Return only the lines of the listing below that run from the line with "summary. Only the" through the line with "0.181917 ADA |", both ends included, exactly as written.
Top of Data extracts
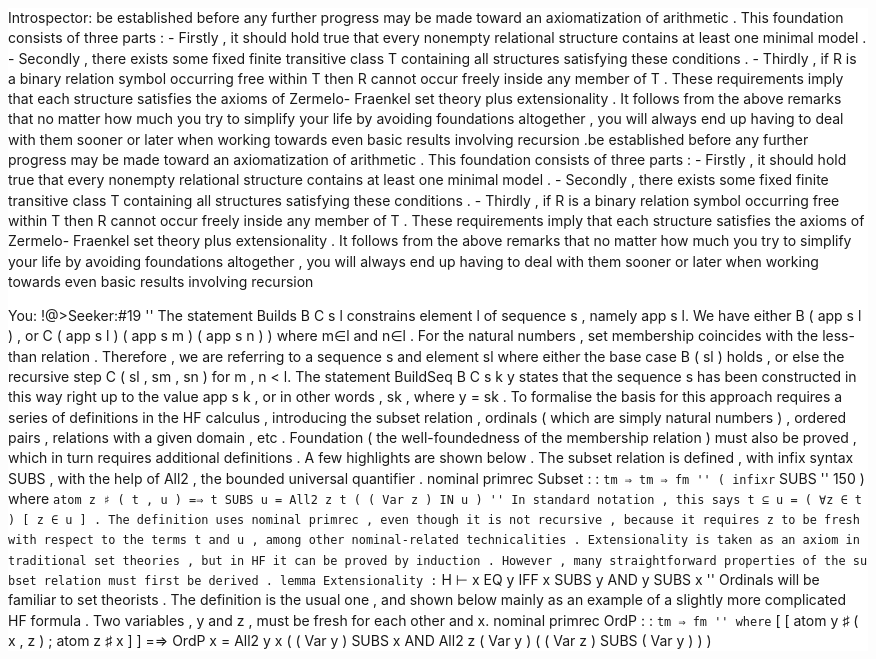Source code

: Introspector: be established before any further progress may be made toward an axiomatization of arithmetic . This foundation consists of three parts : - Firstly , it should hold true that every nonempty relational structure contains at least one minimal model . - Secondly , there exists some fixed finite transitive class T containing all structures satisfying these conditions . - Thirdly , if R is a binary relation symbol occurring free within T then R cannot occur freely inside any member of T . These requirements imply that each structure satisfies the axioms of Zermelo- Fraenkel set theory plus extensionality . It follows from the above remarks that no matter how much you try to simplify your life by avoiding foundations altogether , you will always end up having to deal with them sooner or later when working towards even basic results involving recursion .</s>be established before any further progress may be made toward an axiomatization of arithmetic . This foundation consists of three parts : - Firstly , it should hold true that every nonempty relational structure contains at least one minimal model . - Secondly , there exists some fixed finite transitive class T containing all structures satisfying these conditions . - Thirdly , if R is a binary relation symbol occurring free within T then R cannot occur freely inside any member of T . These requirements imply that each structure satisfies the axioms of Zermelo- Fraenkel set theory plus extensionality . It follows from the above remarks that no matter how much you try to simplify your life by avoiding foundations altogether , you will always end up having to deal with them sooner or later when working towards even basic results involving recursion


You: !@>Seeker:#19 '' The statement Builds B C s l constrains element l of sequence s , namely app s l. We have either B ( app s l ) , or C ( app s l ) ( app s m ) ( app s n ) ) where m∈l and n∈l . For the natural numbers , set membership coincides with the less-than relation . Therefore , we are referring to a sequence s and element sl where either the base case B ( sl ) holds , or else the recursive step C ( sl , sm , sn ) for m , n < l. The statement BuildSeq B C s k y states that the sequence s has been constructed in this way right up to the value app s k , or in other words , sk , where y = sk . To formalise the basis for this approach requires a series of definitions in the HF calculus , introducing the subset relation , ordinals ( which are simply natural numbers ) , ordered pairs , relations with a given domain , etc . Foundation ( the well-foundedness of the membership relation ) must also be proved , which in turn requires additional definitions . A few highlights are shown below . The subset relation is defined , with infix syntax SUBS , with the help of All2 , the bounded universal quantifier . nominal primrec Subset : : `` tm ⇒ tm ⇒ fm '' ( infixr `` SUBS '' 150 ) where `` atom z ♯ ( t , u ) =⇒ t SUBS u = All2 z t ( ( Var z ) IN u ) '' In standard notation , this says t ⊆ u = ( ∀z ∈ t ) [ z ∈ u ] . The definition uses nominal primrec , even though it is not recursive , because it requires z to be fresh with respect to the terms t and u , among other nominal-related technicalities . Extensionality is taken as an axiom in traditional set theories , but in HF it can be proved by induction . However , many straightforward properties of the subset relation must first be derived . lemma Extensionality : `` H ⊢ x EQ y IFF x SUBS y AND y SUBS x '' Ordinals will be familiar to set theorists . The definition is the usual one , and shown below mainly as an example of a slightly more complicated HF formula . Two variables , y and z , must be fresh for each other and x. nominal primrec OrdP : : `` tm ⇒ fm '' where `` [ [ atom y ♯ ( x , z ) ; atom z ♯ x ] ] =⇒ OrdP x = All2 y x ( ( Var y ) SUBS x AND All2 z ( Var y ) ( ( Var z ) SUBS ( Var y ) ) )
Bottom of Data extracts
Top of Data extracts
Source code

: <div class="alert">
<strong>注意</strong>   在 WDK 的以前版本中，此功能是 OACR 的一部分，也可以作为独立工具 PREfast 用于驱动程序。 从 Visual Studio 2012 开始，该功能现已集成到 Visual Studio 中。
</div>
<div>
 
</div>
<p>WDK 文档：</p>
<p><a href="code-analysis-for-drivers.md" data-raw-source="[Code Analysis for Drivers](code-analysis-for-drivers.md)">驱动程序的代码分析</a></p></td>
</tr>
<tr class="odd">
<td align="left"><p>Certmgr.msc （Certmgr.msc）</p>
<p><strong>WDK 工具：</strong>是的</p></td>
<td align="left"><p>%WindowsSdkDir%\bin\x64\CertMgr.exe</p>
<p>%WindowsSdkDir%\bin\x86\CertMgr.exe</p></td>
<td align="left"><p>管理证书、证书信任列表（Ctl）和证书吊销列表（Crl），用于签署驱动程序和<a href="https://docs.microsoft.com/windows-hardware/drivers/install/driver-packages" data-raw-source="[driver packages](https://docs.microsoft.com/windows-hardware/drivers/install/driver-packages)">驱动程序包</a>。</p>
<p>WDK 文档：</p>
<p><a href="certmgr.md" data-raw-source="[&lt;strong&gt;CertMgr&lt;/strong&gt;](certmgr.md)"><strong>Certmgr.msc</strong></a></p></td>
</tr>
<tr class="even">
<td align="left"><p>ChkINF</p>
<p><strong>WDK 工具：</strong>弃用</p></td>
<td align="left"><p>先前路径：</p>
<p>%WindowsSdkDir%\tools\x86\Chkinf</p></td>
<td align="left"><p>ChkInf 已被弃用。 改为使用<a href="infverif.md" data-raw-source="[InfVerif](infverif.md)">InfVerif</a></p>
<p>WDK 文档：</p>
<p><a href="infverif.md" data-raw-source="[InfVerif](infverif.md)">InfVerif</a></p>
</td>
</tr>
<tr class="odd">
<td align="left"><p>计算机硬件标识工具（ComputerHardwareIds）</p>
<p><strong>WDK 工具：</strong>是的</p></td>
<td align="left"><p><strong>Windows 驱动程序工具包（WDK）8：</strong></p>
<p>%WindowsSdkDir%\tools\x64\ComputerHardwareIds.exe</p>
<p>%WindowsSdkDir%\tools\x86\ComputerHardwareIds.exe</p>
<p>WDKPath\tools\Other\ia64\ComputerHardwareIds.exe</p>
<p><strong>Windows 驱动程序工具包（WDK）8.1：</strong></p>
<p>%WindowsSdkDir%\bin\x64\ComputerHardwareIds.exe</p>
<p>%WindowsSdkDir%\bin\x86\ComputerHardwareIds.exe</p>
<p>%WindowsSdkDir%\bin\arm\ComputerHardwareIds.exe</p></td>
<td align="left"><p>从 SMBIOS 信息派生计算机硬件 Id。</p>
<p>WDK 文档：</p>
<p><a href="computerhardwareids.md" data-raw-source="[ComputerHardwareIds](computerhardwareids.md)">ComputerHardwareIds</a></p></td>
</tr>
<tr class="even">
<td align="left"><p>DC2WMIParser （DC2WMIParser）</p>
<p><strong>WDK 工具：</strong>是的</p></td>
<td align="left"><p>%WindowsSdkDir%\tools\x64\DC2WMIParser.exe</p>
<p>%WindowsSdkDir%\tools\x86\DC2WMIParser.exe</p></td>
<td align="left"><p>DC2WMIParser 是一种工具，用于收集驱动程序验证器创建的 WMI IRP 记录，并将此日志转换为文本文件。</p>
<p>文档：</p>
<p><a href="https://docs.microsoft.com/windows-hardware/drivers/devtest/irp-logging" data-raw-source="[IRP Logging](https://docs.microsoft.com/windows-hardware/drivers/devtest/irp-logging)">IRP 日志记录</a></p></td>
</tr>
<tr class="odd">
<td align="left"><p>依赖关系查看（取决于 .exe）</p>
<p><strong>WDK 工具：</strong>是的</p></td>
Bottom of Data extracts
Top of Data extracts
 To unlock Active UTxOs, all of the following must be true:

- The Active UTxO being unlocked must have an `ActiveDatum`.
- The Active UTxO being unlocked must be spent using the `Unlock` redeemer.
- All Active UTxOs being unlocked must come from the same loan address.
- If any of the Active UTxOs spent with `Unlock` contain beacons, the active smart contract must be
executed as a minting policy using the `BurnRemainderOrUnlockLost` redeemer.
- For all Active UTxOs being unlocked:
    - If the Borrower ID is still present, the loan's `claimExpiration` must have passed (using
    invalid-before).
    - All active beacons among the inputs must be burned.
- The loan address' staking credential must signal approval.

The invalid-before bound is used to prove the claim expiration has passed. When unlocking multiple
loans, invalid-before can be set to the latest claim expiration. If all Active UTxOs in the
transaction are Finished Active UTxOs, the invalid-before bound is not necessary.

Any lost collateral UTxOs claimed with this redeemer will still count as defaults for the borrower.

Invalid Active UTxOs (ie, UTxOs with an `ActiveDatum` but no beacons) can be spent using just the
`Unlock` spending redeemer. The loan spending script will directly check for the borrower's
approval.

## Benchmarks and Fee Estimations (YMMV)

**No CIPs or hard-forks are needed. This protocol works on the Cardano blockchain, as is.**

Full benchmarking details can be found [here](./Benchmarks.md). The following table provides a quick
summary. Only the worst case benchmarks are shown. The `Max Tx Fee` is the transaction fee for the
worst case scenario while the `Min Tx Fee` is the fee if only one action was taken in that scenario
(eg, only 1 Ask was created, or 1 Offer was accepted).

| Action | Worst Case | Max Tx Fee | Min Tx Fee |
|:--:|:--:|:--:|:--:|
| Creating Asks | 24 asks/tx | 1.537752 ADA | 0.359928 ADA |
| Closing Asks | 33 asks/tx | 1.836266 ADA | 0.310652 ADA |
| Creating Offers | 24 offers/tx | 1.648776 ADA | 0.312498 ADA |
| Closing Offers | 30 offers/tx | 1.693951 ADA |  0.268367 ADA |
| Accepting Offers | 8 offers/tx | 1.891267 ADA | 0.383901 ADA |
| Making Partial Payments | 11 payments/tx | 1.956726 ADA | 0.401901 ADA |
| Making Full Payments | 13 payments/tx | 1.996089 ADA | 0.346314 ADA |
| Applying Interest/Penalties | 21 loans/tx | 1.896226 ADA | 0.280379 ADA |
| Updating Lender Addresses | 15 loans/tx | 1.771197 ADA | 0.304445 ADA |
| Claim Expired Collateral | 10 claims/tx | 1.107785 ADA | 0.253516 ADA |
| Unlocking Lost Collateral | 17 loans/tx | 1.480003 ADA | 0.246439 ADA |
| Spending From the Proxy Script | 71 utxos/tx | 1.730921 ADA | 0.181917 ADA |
Bottom of Data extracts
**Result:**
summary. Only the worst case benchmarks are shown. The `Max Tx Fee` is the transaction fee for the
worst case scenario while the `Min Tx Fee` is the fee if only one action was taken in that scenario
(eg, only 1 Ask was created, or 1 Offer was accepted).

| Action | Worst Case | Max Tx Fee | Min Tx Fee |
|:--:|:--:|:--:|:--:|
| Creating Asks | 24 asks/tx | 1.537752 ADA | 0.359928 ADA |
| Closing Asks | 33 asks/tx | 1.836266 ADA | 0.310652 ADA |
| Creating Offers | 24 offers/tx | 1.648776 ADA | 0.312498 ADA |
| Closing Offers | 30 offers/tx | 1.693951 ADA |  0.268367 ADA |
| Accepting Offers | 8 offers/tx | 1.891267 ADA | 0.383901 ADA |
| Making Partial Payments | 11 payments/tx | 1.956726 ADA | 0.401901 ADA |
| Making Full Payments | 13 payments/tx | 1.996089 ADA | 0.346314 ADA |
| Applying Interest/Penalties | 21 loans/tx | 1.896226 ADA | 0.280379 ADA |
| Updating Lender Addresses | 15 loans/tx | 1.771197 ADA | 0.304445 ADA |
| Claim Expired Collateral | 10 claims/tx | 1.107785 ADA | 0.253516 ADA |
| Unlocking Lost Collateral | 17 loans/tx | 1.480003 ADA | 0.246439 ADA |
| Spending From the Proxy Script | 71 utxos/tx | 1.730921 ADA | 0.181917 ADA |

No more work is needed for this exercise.